- Consigne -
Disposez toutes les lignes des enregistrements ci-dessous en un tableau Markdown à deux colonnes, « Numéro » et « Ligne d'enregistrement ». Donnez à chaque ligne son numéro et omettez les lignes vides.

- Jeu de données -
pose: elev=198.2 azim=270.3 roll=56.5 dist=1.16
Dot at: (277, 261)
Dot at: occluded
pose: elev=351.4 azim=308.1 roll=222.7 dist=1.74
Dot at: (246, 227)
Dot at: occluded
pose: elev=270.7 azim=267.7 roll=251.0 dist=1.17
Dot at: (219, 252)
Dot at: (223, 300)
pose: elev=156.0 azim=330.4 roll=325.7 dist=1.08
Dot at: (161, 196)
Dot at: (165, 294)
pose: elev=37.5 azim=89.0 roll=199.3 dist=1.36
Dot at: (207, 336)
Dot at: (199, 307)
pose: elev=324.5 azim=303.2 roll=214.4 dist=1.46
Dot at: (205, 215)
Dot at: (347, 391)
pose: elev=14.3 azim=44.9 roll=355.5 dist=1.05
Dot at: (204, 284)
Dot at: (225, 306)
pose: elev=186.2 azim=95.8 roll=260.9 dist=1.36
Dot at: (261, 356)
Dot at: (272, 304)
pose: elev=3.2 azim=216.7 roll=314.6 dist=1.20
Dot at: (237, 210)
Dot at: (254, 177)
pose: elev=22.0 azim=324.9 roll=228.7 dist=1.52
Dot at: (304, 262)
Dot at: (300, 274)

- Solution détaillée -
| Numéro | Ligne d'enregistrement |
|---|---|
| 1 | pose: elev=198.2 azim=270.3 roll=56.5 dist=1.16 |
| 2 | Dot at: (277, 261) |
| 3 | Dot at: occluded |
| 4 | pose: elev=351.4 azim=308.1 roll=222.7 dist=1.74 |
| 5 | Dot at: (246, 227) |
| 6 | Dot at: occluded |
| 7 | pose: elev=270.7 azim=267.7 roll=251.0 dist=1.17 |
| 8 | Dot at: (219, 252) |
| 9 | Dot at: (223, 300) |
| 10 | pose: elev=156.0 azim=330.4 roll=325.7 dist=1.08 |
| 11 | Dot at: (161, 196) |
| 12 | Dot at: (165, 294) |
| 13 | pose: elev=37.5 azim=89.0 roll=199.3 dist=1.36 |
| 14 | Dot at: (207, 336) |
| 15 | Dot at: (199, 307) |
| 16 | pose: elev=324.5 azim=303.2 roll=214.4 dist=1.46 |
| 17 | Dot at: (205, 215) |
| 18 | Dot at: (347, 391) |
| 19 | pose: elev=14.3 azim=44.9 roll=355.5 dist=1.05 |
| 20 | Dot at: (204, 284) |
| 21 | Dot at: (225, 306) |
| 22 | pose: elev=186.2 azim=95.8 roll=260.9 dist=1.36 |
| 23 | Dot at: (261, 356) |
| 24 | Dot at: (272, 304) |
| 25 | pose: elev=3.2 azim=216.7 roll=314.6 dist=1.20 |
| 26 | Dot at: (237, 210) |
| 27 | Dot at: (254, 177) |
| 28 | pose: elev=22.0 azim=324.9 roll=228.7 dist=1.52 |
| 29 | Dot at: (304, 262) |
| 30 | Dot at: (300, 274) |